Years later–maybe five–I was a 30-year-old dad of two, checking in for the Partnership For Dads‘ “Better Dad, Better Man” conference. I was asked by my friend, Dwayne Hayes of STAND Magazine, to be a part of a live panel concerning men and depression. As I meandered in, unsure if I was in the right place and already regretting my cuffed pants, I became all too aware of the babyface that has cursed me throughout my life. It shone bright like the lustrous face of a cherub in a sea of hardened veteran dads.

I felt like an imposter.

See, there comes a point in every person’s life when you stop being the arrogant little punk you were in high school or college or maybe even onstage. You quit acting like you have it all together, and, beat up by your twenties, you gain a sobering perspective of real life. Until that point, you’re pushed through a societal system with the promise of a future, clarity, satisfaction, and success only to find yourself on the other end just as aimless as you were before. And, you learn no one has life figured out. Not even close.

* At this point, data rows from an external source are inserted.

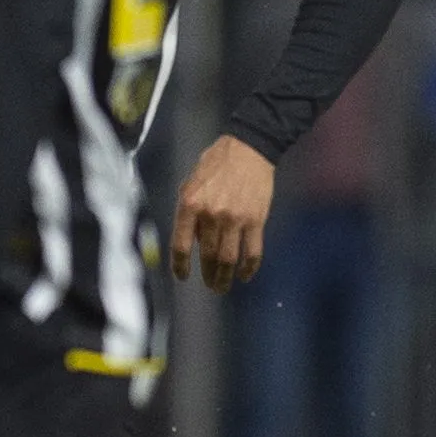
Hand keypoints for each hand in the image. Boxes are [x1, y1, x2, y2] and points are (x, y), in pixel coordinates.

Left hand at [169, 135, 274, 290]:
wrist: (248, 149)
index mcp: (189, 205)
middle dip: (207, 275)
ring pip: (228, 259)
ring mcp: (235, 219)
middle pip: (207, 255)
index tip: (182, 277)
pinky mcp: (256, 219)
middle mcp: (211, 215)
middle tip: (209, 286)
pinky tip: (245, 275)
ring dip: (224, 277)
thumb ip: (188, 213)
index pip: (180, 245)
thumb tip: (193, 242)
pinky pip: (253, 251)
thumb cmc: (214, 165)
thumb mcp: (190, 185)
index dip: (180, 266)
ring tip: (221, 287)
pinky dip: (249, 267)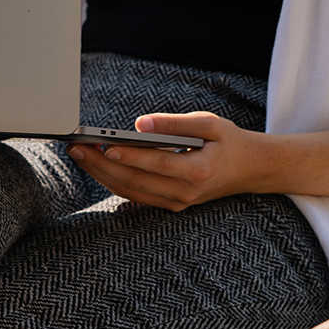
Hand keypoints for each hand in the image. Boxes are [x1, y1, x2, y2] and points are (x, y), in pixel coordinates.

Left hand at [66, 112, 256, 210]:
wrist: (251, 170)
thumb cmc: (229, 142)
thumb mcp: (210, 124)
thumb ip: (175, 124)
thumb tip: (141, 124)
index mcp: (198, 172)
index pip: (156, 165)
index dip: (130, 156)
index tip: (105, 145)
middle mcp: (186, 193)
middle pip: (136, 181)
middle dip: (103, 165)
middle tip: (77, 148)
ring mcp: (178, 203)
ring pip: (131, 192)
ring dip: (103, 174)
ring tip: (80, 155)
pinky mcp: (171, 205)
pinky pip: (137, 196)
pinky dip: (115, 181)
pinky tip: (97, 166)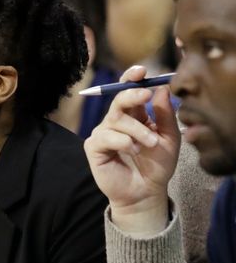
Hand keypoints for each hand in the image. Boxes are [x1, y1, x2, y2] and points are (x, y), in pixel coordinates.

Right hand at [84, 66, 180, 235]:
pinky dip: (123, 142)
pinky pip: (107, 136)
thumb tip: (161, 89)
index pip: (128, 90)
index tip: (142, 71)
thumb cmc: (156, 165)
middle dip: (132, 94)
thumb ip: (164, 114)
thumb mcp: (169, 137)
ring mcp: (103, 132)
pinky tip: (132, 151)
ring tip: (149, 144)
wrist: (146, 191)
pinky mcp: (93, 147)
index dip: (132, 78)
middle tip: (145, 95)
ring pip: (116, 119)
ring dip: (137, 130)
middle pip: (118, 99)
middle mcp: (116, 120)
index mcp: (134, 114)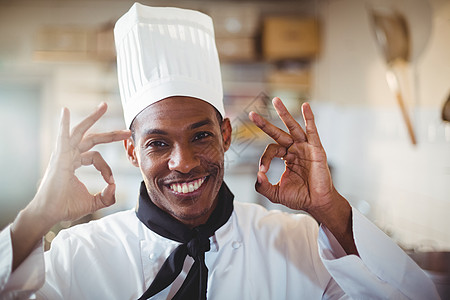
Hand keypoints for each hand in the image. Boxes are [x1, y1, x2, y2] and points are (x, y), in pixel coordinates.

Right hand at [11, 102, 130, 270]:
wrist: (49, 214)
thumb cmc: (65, 207)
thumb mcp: (93, 202)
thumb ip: (106, 196)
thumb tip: (115, 187)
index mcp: (75, 162)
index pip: (97, 158)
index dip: (107, 169)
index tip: (111, 182)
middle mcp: (69, 155)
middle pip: (92, 139)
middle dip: (110, 135)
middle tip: (127, 131)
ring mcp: (63, 155)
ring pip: (80, 132)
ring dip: (93, 118)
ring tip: (104, 106)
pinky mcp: (59, 158)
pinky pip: (62, 138)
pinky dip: (63, 124)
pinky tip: (65, 111)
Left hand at [249, 97, 333, 212]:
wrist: (317, 203)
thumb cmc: (300, 197)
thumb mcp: (276, 193)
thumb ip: (263, 186)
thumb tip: (257, 174)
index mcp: (286, 157)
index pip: (271, 149)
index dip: (264, 158)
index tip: (262, 171)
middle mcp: (295, 149)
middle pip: (278, 133)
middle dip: (265, 124)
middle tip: (252, 114)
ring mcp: (305, 147)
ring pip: (293, 127)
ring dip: (284, 113)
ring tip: (275, 100)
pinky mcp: (316, 149)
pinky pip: (312, 131)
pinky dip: (309, 118)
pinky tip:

I’ve had my juvenile days of pretending I have it all together, preaching to the masses, and saying stupid things that I thought were wise. Now, I’m only wise enough to know I’m not actually very wise. I know I don’t have it all together. But, I think, maybe that’s where wisdom comes from–not from being the pinnacle of strength and success but from having the ability to freely admit weakness.

With that in mind, in a backward way, I hung with the big boys on the depression panel despite my inexperience, babyface, and cuffed pants. It didn’t matter they were older and more accomplished fathers than me because influence is not about a perfect resume. It’s about speaking up when others can’t or won’t. Wisdom is not about having all the answers, but about welcoming others into the struggle. And strength is not in a man’s callousness but in his courage to be weak. 

So, that day, at the conference, instead of cowering offstage in shame like I had years before, I welcomed shame. I’d returned to the spotlight, this time, letting it illuminate the darkest parts of me because I’d learned that influence, wisdom, and strength are more in the vulnerability of a withering tree than in the might of an ancient oak. And vulnerability is what people respond to. It’s what people want. It’s what people need.

What’s your most shameful moment? We all have them. How can you take back its power over you?

I think perhaps our most shameful moments are actually our mightiest because vulnerability is contagious. And, there is incredible power in gifting others the life-impacting opportunity to simply say, “me too.”

Shine a spotlight on your shame, and light a match for others in the dark.